• Task item: Can you put the text of each of the items below into a JSON list of strings, one string per line, with blank lines left out?

• Supplied information:
------------------------------------
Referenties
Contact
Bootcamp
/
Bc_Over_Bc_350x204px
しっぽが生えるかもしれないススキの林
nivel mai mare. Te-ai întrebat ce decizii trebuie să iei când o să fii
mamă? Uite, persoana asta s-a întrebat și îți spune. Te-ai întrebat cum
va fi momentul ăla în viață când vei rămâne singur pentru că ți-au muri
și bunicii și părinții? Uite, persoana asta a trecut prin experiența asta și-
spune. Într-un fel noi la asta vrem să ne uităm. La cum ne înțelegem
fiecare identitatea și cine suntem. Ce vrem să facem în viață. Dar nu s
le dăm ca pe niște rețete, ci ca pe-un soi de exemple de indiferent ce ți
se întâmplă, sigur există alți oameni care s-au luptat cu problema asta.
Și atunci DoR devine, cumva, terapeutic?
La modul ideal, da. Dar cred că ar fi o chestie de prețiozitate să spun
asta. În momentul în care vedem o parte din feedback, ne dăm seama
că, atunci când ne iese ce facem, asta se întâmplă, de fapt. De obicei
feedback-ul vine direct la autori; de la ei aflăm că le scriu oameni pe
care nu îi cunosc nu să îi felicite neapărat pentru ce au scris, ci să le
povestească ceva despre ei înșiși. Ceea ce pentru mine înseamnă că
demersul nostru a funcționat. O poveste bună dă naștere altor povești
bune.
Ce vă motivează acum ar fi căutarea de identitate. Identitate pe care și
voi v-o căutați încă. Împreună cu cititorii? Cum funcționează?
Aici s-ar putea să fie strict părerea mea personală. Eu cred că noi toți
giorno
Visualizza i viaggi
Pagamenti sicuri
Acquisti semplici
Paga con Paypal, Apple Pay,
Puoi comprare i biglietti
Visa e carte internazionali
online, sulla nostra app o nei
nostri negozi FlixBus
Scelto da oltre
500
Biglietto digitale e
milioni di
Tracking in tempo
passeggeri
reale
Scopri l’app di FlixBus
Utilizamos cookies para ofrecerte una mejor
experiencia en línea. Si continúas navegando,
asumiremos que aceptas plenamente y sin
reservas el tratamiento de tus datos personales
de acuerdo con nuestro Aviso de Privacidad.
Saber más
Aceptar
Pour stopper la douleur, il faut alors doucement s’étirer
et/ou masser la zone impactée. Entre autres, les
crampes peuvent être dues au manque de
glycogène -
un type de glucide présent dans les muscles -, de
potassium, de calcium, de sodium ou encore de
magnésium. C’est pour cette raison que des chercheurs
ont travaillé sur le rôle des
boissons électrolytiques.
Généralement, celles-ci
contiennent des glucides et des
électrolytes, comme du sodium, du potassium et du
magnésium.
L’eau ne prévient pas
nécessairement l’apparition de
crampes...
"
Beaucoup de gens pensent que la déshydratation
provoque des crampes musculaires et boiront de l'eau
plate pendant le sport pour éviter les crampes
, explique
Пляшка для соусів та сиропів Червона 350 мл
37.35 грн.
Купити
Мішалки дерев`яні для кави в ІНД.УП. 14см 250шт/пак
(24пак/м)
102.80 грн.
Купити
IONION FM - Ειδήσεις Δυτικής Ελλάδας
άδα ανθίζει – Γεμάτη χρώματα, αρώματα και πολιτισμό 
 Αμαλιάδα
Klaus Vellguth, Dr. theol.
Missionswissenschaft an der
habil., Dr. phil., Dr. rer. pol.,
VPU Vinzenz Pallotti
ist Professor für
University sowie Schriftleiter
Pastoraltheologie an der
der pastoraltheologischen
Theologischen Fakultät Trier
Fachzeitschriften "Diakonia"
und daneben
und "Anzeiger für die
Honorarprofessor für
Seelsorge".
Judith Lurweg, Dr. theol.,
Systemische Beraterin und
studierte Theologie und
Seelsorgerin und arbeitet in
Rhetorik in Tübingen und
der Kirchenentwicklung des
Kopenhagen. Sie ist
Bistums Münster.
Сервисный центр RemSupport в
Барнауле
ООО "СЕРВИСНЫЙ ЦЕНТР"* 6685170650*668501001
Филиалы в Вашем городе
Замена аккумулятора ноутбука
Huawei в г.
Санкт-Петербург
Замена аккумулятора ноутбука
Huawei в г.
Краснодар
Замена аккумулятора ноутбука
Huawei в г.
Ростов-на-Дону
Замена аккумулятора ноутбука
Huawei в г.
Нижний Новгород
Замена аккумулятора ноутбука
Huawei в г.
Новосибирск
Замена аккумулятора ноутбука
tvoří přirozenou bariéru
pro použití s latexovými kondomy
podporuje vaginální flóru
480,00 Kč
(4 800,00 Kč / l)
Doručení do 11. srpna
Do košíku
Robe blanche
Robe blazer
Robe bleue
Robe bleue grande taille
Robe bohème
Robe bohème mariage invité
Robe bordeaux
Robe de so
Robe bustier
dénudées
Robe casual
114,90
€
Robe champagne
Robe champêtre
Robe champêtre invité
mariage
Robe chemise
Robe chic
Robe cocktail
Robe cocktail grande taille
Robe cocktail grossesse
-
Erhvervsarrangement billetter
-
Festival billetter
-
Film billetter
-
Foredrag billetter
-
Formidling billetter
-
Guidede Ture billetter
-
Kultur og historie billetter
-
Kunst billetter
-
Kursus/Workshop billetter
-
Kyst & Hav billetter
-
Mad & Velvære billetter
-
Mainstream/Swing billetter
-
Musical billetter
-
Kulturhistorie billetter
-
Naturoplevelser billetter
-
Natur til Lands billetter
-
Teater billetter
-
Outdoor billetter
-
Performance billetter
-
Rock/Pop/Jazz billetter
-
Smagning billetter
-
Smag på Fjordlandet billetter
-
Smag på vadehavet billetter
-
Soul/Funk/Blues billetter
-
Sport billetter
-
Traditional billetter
------------------------------------
• Solution:
[
  "Referenties",
  "Contact",
  "Bootcamp",
  "/",
  "Bc_Over_Bc_350x204px",
  "しっぽが生えるかもしれないススキの林",
  "nivel mai mare. Te-ai întrebat ce decizii trebuie să iei când o să fii",
  "mamă? Uite, persoana asta s-a întrebat și îți spune. Te-ai întrebat cum",
  "va fi momentul ăla în viață când vei rămâne singur pentru că ți-au muri",
  "și bunicii și părinții? Uite, persoana asta a trecut prin experiența asta și-",
  "spune. Într-un fel noi la asta vrem să ne uităm. La cum ne înțelegem",
  "fiecare identitatea și cine suntem. Ce vrem să facem în viață. Dar nu s",
  "le dăm ca pe niște rețete, ci ca pe-un soi de exemple de indiferent ce ți",
  "se întâmplă, sigur există alți oameni care s-au luptat cu problema asta.",
  "Și atunci DoR devine, cumva, terapeutic?",
  "La modul ideal, da. Dar cred că ar fi o chestie de prețiozitate să spun",
  "asta. În momentul în care vedem o parte din feedback, ne dăm seama",
  "că, atunci când ne iese ce facem, asta se întâmplă, de fapt. De obicei",
  "feedback-ul vine direct la autori; de la ei aflăm că le scriu oameni pe",
  "care nu îi cunosc nu să îi felicite neapărat pentru ce au scris, ci să le",
  "povestească ceva despre ei înșiși. Ceea ce pentru mine înseamnă că",
  "demersul nostru a funcționat. O poveste bună dă naștere altor povești",
  "bune.",
  "Ce vă motivează acum ar fi căutarea de identitate. Identitate pe care și",
  "voi v-o căutați încă. Împreună cu cititorii? Cum funcționează?",
  "Aici s-ar putea să fie strict părerea mea personală. Eu cred că noi toți",
  "giorno",
  "Visualizza i viaggi",
  "Pagamenti sicuri",
  "Acquisti semplici",
  "Paga con Paypal, Apple Pay,",
  "Puoi comprare i biglietti",
  "Visa e carte internazionali",
  "online, sulla nostra app o nei",
  "nostri negozi FlixBus",
  "Scelto da oltre",
  "500",
  "Biglietto digitale e",
  "milioni di",
  "Tracking in tempo",
  "passeggeri",
  "reale",
  "Scopri l’app di FlixBus",
  "Utilizamos cookies para ofrecerte una mejor",
  "experiencia en línea. Si continúas navegando,",
  "asumiremos que aceptas plenamente y sin",
  "reservas el tratamiento de tus datos personales",
  "de acuerdo con nuestro Aviso de Privacidad.",
  "Saber más",
  "Aceptar",
  "Pour stopper la douleur, il faut alors doucement s’étirer",
  "et/ou masser la zone impactée. Entre autres, les",
  "crampes peuvent être dues au manque de",
  "glycogène -",
  "un type de glucide présent dans les muscles -, de",
  "potassium, de calcium, de sodium ou encore de",
  "magnésium. C’est pour cette raison que des chercheurs",
  "ont travaillé sur le rôle des",
  "boissons électrolytiques.",
  "Généralement, celles-ci",
  "contiennent des glucides et des",
  "électrolytes, comme du sodium, du potassium et du",
  "magnésium.",
  "L’eau ne prévient pas",
  "nécessairement l’apparition de",
  "crampes...",
  "\"",
  "Beaucoup de gens pensent que la déshydratation",
  "provoque des crampes musculaires et boiront de l'eau",
  "plate pendant le sport pour éviter les crampes",
  ", explique",
  "Пляшка для соусів та сиропів Червона 350 мл",
  "37.35 грн.",
  "Купити",
  "Мішалки дерев`яні для кави в ІНД.УП. 14см 250шт/пак",
  "(24пак/м)",
  "102.80 грн.",
  "Купити",
  "IONION FM - Ειδήσεις Δυτικής Ελλάδας",
  "άδα ανθίζει – Γεμάτη χρώματα, αρώματα και πολιτισμό ",
  " Αμαλιάδα",
  "Klaus Vellguth, Dr. theol.",
  "Missionswissenschaft an der",
  "habil., Dr. phil., Dr. rer. pol.,",
  "VPU Vinzenz Pallotti",
  "ist Professor für",
  "University sowie Schriftleiter",
  "Pastoraltheologie an der",
  "der pastoraltheologischen",
  "Theologischen Fakultät Trier",
  "Fachzeitschriften \"Diakonia\"",
  "und daneben",
  "und \"Anzeiger für die",
  "Honorarprofessor für",
  "Seelsorge\".",
  "Judith Lurweg, Dr. theol.,",
  "Systemische Beraterin und",
  "studierte Theologie und",
  "Seelsorgerin und arbeitet in",
  "Rhetorik in Tübingen und",
  "der Kirchenentwicklung des",
  "Kopenhagen. Sie ist",
  "Bistums Münster.",
  "Сервисный центр RemSupport в",
  "Барнауле",
  "ООО \"СЕРВИСНЫЙ ЦЕНТР\"* 6685170650*668501001",
  "Филиалы в Вашем городе",
  "Замена аккумулятора ноутбука",
  "Huawei в г.",
  "Санкт-Петербург",
  "Замена аккумулятора ноутбука",
  "Huawei в г.",
  "Краснодар",
  "Замена аккумулятора ноутбука",
  "Huawei в г.",
  "Ростов-на-Дону",
  "Замена аккумулятора ноутбука",
  "Huawei в г.",
  "Нижний Новгород",
  "Замена аккумулятора ноутбука",
  "Huawei в г.",
  "Новосибирск",
  "Замена аккумулятора ноутбука",
  "tvoří přirozenou bariéru",
  "pro použití s latexovými kondomy",
  "podporuje vaginální flóru",
  "480,00 Kč",
  "(4 800,00 Kč / l)",
  "Doručení do 11. srpna",
  "Do košíku",
  "Robe blanche",
  "Robe blazer",
  "Robe bleue",
  "Robe bleue grande taille",
  "Robe bohème",
  "Robe bohème mariage invité",
  "Robe bordeaux",
  "Robe de so",
  "Robe bustier",
  "dénudées",
  "Robe casual",
  "114,90",
  "€",
  "Robe champagne",
  "Robe champêtre",
  "Robe champêtre invité",
  "mariage",
  "Robe chemise",
  "Robe chic",
  "Robe cocktail",
  "Robe cocktail grande taille",
  "Robe cocktail grossesse",
  "-",
  "Erhvervsarrangement billetter",
  "-",
  "Festival billetter",
  "-",
  "Film billetter",
  "-",
  "Foredrag billetter",
  "-",
  "Formidling billetter",
  "-",
  "Guidede Ture billetter",
  "-",
  "Kultur og historie billetter",
  "-",
  "Kunst billetter",
  "-",
  "Kursus/Workshop billetter",
  "-",
  "Kyst & Hav billetter",
  "-",
  "Mad & Velvære billetter",
  "-",
  "Mainstream/Swing billetter",
  "-",
  "Musical billetter",
  "-",
  "Kulturhistorie billetter",
  "-",
  "Naturoplevelser billetter",
  "-",
  "Natur til Lands billetter",
  "-",
  "Teater billetter",
  "-",
  "Outdoor billetter",
  "-",
  "Performance billetter",
  "-",
  "Rock/Pop/Jazz billetter",
  "-",
  "Smagning billetter",
  "-",
  "Smag på Fjordlandet billetter",
  "-",
  "Smag på vadehavet billetter",
  "-",
  "Soul/Funk/Blues billetter",
  "-",
  "Sport billetter",
  "-",
  "Traditional billetter"
]